At 374e Socrates narrows the scope of his inquiry for suitable guardians for the republic to what nature these candidate guardians ought to have. In a metaphor that he is to employ at least 5 times by my count before Book 6, Socrates says the guardians will be like good guard dogs. His idea is explicit at 376a where he tells us that we are looking for a natural admixture, as in a good dog, that is both gentle and vicious. Gentle towards its owners, those it knows; vicious against strangers, those it does not know. Presumably since it is difficult and even hard to imagine how to educate people into a combination of contrary temperaments, Socrates recommends that these traits are, in our terms, “artificially selected” for, so that they are found by nature in our guardians, in the same way we would breed puppies as guard dogs. This type of selection process, we should note, is a binary: either you have the traits in question or you do not, and selection into the guardian class requires that you do.
Later in Book 5 (454d), when Socrates introduces his radical notion that women are capable of the same achievements as men, albeit at a reduced and inferior level, there seems to be another criterion of selection utilized. Whereas before there was a binary process, into which either one fit or did not, here Socrates acknowledges a spectrum of fitness. In this argument, a woman is not as strong as a man; nevertheless, accommodating her weakness as one of merely degrees, she can do the same things as a guardian man. I will call this type of selection for fitness “scope selection,” over agains the first type, “binary selection.”

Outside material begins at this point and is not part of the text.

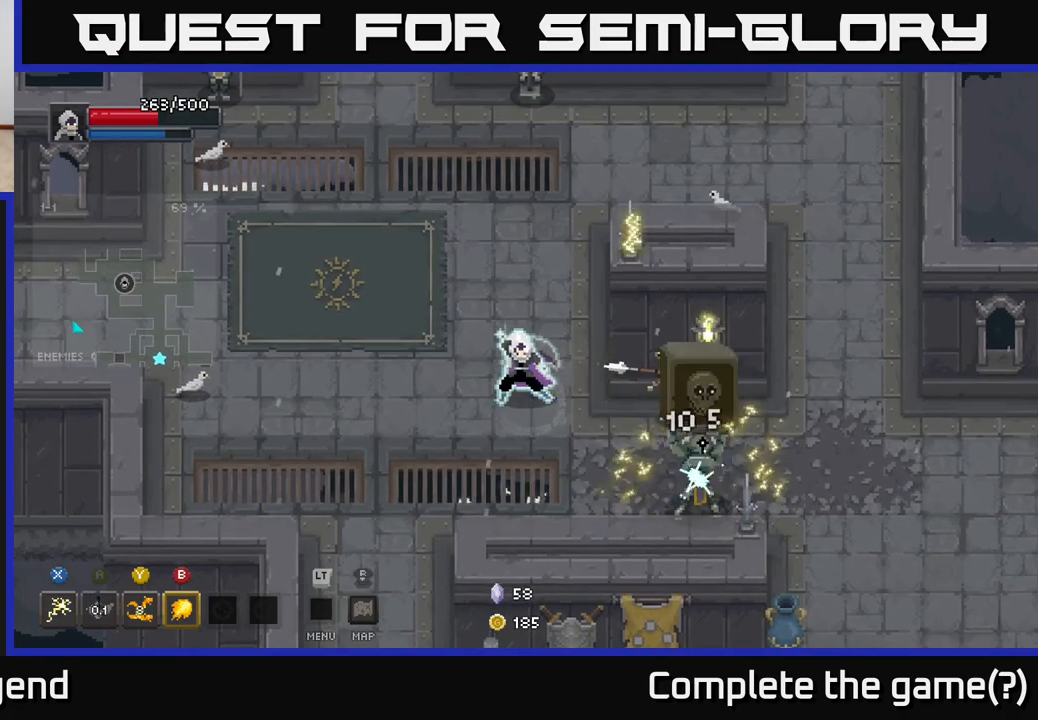
{"buttons": ["X"], "left_stick": "right", "right_stick": "center", "events": [[200, "X", "down"], [283, "left_stick", "right"]]}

However, one can raise the objection that these two standards are at odds with each other. If, in the case of selecting the guardian men in “binary selection,” we were to make accommodations due to nature, as we do in the case of women “scope selection,” then it seems that we could introduce all kinds of cases Socrates wishes to exclude. We could say that a man born with only one arm can do mostly everything a two-armed man can do “provided we acknowledge the reduced workload that only one arm limits him to.” Similar things could be offered in the case of reduced mental capacity or even inferior, flabby bodies. In fact though, at 375c traits such as keen senses, speed and strength are explicitly advocated, showing that Socrates does in fact wish to cultivate a type of guardian, one who is not the best of some particular kind of human (e.g. the best of scrawny men), but a best human in a sense meant to extend to the whole species.
It is unclear then, what prompts Socrates to have two distinct standards, one for male guardians, one for female guardians, when, perhaps ironically, Socrates is in the midst of an argument for the equality, in some sense, of the sexes.